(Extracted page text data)
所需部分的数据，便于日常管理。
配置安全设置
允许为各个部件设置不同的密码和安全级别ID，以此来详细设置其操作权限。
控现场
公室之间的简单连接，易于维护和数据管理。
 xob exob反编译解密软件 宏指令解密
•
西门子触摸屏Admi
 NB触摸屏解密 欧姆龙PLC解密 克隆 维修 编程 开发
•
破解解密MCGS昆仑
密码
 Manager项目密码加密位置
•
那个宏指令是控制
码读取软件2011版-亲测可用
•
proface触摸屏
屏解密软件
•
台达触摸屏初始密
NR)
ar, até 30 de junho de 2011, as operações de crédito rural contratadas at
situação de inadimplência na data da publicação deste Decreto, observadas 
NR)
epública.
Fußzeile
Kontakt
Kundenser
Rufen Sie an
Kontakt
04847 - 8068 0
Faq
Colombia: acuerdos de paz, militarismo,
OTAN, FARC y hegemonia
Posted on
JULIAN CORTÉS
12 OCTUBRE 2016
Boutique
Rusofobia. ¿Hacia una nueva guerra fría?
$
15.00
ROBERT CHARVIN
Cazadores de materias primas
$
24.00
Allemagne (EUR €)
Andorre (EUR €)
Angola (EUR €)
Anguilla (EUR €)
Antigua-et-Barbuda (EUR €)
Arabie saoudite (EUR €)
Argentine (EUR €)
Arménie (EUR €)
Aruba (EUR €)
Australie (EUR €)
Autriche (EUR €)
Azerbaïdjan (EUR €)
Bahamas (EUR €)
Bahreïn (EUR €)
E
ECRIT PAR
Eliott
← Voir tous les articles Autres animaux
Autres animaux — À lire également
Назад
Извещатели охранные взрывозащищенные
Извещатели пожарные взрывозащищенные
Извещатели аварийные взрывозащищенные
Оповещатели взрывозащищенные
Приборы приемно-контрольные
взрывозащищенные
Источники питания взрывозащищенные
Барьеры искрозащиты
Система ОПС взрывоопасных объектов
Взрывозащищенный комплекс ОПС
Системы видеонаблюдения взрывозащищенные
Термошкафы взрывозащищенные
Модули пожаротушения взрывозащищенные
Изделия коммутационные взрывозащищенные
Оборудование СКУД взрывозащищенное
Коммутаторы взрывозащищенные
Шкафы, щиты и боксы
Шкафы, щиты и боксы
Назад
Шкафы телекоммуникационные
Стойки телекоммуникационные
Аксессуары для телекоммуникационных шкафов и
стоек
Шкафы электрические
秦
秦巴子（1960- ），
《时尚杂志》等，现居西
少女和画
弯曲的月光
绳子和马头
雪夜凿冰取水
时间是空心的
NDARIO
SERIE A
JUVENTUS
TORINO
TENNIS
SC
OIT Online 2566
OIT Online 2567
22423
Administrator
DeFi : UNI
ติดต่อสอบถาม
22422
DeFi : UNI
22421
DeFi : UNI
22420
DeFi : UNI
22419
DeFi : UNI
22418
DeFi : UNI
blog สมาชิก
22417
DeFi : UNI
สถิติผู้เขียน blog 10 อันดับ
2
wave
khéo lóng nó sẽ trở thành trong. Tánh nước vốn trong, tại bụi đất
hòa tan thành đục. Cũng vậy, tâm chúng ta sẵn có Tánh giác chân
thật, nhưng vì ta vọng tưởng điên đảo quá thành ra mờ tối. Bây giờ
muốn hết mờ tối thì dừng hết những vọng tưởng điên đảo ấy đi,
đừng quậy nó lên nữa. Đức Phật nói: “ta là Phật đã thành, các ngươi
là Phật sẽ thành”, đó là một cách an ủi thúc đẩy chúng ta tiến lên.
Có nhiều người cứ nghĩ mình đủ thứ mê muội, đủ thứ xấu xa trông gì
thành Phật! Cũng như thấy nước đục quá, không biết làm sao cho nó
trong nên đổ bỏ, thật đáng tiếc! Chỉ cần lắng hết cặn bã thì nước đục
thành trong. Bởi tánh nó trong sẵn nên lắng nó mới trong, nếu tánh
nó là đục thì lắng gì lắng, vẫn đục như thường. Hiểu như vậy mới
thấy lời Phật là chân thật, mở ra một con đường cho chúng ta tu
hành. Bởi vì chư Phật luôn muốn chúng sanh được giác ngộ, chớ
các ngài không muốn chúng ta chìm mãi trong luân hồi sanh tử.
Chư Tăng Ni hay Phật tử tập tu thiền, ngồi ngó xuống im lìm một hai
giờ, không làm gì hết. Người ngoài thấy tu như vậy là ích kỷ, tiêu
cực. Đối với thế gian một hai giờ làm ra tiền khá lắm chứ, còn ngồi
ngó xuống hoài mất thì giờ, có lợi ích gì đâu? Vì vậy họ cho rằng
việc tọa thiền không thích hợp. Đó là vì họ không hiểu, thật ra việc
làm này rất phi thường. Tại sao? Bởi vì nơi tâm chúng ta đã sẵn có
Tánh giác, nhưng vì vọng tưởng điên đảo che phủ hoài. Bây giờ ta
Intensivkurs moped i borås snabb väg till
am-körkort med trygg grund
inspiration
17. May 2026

**What you should do**
Report every line in the data above that contains the word "ngồi", matching case exactly.

**Answer for the task**
Chư Tăng Ni hay Phật tử tập tu thiền, ngồi ngó xuống im lìm một hai
cực. Đối với thế gian một hai giờ làm ra tiền khá lắm chứ, còn ngồi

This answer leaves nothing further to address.